Superloop has just completed a recapitalisation of the company and budget sheet, he explains. I ask him about the takeover approach from May by QIC Private Capital for AU$494 million and he says “we stepped away from those QIC talks around June”.
The Great Barrier Reef
Aside from his busy portfolio of companies, I ask Slattery what he does in his spare time. He first responds that he has recently been spending time with his daughter who has recently graduated but highlights a particular project close to his hear as he informs me about his passion for the Great Barrier Reef, which he grew up on.
Slattery has a business called Biopixel, which documents natural history and all things about the Great Barrier Reef. The company has created the biggest HD 4K and 8K video library.

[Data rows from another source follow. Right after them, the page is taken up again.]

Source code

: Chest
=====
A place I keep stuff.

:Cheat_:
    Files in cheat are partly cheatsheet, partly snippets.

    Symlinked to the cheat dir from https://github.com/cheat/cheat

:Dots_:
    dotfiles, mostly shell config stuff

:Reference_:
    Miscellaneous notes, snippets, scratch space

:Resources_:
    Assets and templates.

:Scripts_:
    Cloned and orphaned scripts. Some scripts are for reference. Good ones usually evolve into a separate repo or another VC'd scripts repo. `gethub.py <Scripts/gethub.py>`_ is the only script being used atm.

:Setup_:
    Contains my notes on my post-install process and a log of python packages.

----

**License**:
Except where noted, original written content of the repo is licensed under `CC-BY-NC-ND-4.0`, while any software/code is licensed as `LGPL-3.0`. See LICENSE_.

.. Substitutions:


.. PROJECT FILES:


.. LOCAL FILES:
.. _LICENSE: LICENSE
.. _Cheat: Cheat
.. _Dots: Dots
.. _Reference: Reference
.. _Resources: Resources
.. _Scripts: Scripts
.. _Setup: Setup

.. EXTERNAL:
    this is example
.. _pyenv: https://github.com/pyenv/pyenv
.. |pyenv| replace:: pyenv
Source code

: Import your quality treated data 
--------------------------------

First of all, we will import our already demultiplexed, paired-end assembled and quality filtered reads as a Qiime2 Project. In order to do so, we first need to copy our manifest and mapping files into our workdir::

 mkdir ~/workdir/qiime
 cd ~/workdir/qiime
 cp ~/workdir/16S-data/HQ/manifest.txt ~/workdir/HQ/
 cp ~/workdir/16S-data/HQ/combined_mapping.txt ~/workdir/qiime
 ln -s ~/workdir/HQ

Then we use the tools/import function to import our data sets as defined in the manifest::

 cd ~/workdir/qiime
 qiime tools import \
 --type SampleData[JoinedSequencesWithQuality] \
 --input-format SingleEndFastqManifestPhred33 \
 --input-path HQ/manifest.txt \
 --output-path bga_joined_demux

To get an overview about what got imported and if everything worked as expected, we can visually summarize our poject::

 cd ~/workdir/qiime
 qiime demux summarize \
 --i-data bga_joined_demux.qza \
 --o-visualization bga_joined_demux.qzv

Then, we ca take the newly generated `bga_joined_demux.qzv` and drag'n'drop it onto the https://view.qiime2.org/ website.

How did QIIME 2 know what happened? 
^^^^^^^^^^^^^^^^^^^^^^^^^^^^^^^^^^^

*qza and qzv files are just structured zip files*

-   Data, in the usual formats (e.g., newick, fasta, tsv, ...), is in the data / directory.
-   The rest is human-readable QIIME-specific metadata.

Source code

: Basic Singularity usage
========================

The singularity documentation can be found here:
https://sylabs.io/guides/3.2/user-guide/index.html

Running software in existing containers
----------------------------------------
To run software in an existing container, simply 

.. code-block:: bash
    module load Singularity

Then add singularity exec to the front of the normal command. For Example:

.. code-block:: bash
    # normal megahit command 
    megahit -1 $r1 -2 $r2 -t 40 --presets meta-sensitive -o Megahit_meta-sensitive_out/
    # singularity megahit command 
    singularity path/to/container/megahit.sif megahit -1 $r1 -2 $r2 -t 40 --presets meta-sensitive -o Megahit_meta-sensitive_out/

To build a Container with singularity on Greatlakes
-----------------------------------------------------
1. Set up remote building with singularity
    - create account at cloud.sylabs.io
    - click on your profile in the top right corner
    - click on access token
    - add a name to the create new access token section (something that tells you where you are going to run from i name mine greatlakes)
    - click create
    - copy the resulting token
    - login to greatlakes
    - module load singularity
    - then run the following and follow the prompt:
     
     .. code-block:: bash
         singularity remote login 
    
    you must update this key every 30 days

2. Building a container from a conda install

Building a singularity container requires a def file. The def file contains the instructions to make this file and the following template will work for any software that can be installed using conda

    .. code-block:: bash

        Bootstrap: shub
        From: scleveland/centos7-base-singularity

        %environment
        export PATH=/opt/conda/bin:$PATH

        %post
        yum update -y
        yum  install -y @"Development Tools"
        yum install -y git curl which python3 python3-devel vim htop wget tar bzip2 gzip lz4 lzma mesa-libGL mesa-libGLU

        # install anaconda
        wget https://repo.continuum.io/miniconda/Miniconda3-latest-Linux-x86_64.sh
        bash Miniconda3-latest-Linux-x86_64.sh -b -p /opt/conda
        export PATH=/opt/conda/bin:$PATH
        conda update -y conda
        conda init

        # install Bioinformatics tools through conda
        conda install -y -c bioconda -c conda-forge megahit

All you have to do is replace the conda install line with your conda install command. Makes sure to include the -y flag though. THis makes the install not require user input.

“The reason I’m doing that is to help the reef survive and grow,” he says. “To do so, we need to be able to tell a story and the way you tell a story these days is visually. Storytellers like Discovery or BBC can access our content and create their stories.”
He adds that 35% of the David Attenborough documentary on the Great Barrier Reef a few years ago came from the Biopixel soft library.
Slattery has set himself a target of building 1 million sq m of tolerant reef over the next decade. If this project is anything like the other initiatives and companies he has put his mind too, the Great Barrier Reef is in safe hands.
As we go to press, the Slattery Family Trust is also about to launch the Great Barrier Reef census so do take a look if you’d like to find out more.